--- Tasks to perform ---
(a) Translate this sentence from the news extract on the Nijjar case into Spanish: "Immigration, Refugees and Citizenship Canada said it "cannot comment on active investigations or individual cases" when asked about the suspects' immigration status."
(b) List every person named in the news extract on the Nijjar case.
(c) Write the next few sentences of the news extract on the Nijjar case, picking up after its final paragraph.

--- Document extract ---

>> BEGIN

EthicWorks, which says it has offices in the Punjab and in Kitchener, Ont., has not responded to a request for comment.

Brar, Kamalpreet Singh and Karanpreet Singh were arrested in Edmonton last week and are scheduled to appear in Surrey provincial court on May 21 on charges of murder and conspiracy.

Nijjar's killing triggered an unravelling of the relationship between Canada and India after Prime Minister Justin Trudeau said credible intelligence implicated India's government in the death, which it denies.

Immigration, Refugees and Citizenship Canada said it "cannot comment on active investigations or individual cases" when asked about the suspects' immigration status.

"Immigration, Refugees and Citizenship Canada works closely with partners … to carry out a comprehensive security screening to help identify those who might pose a threat to Canadians and to mitigate the potential security risks associated with those who seek to enter Canada," it said in a statement on Tuesday, after the three suspects made their first appearance by video in Surrey provincial court.

>> END

--- Dataset entries ---

>> BEGIN

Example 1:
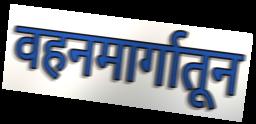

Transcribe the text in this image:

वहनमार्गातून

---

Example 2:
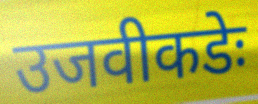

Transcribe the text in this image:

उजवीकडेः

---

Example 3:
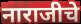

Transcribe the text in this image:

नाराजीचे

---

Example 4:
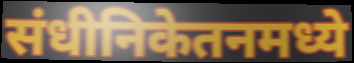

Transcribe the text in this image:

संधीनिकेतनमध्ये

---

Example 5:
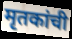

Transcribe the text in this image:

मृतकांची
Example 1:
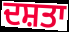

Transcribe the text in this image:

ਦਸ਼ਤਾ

>> END
>> BEGIN

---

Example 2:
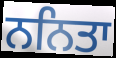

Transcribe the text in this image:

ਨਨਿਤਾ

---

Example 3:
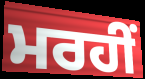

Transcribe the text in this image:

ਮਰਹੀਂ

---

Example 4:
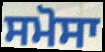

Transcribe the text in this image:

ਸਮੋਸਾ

>> END

--- Exercise answers ---
(a) Inmigración, Refugiados y Ciudadanía de Canadá dijo que "no puede hacer comentarios sobre investigaciones en curso ni sobre casos individuales" cuando se le preguntó por la situación migratoria de los sospechosos.

(b)
Brar
Kamalpreet Singh
Karanpreet Singh
Nijjar
Justin Trudeau

(c)
It reiterated the statement when asked about the video on Wednesday.

Nijjar was the president of the Surrey gurdwara where he was shot and was also a vocal advocate for an independent Sikh state in India. He was regarded by the Indian government as a terrorist.

Protesters from Nijjar's temple rallied outside the Surrey courthouse on Tuesday and filled the courtroom where the three accused appeared.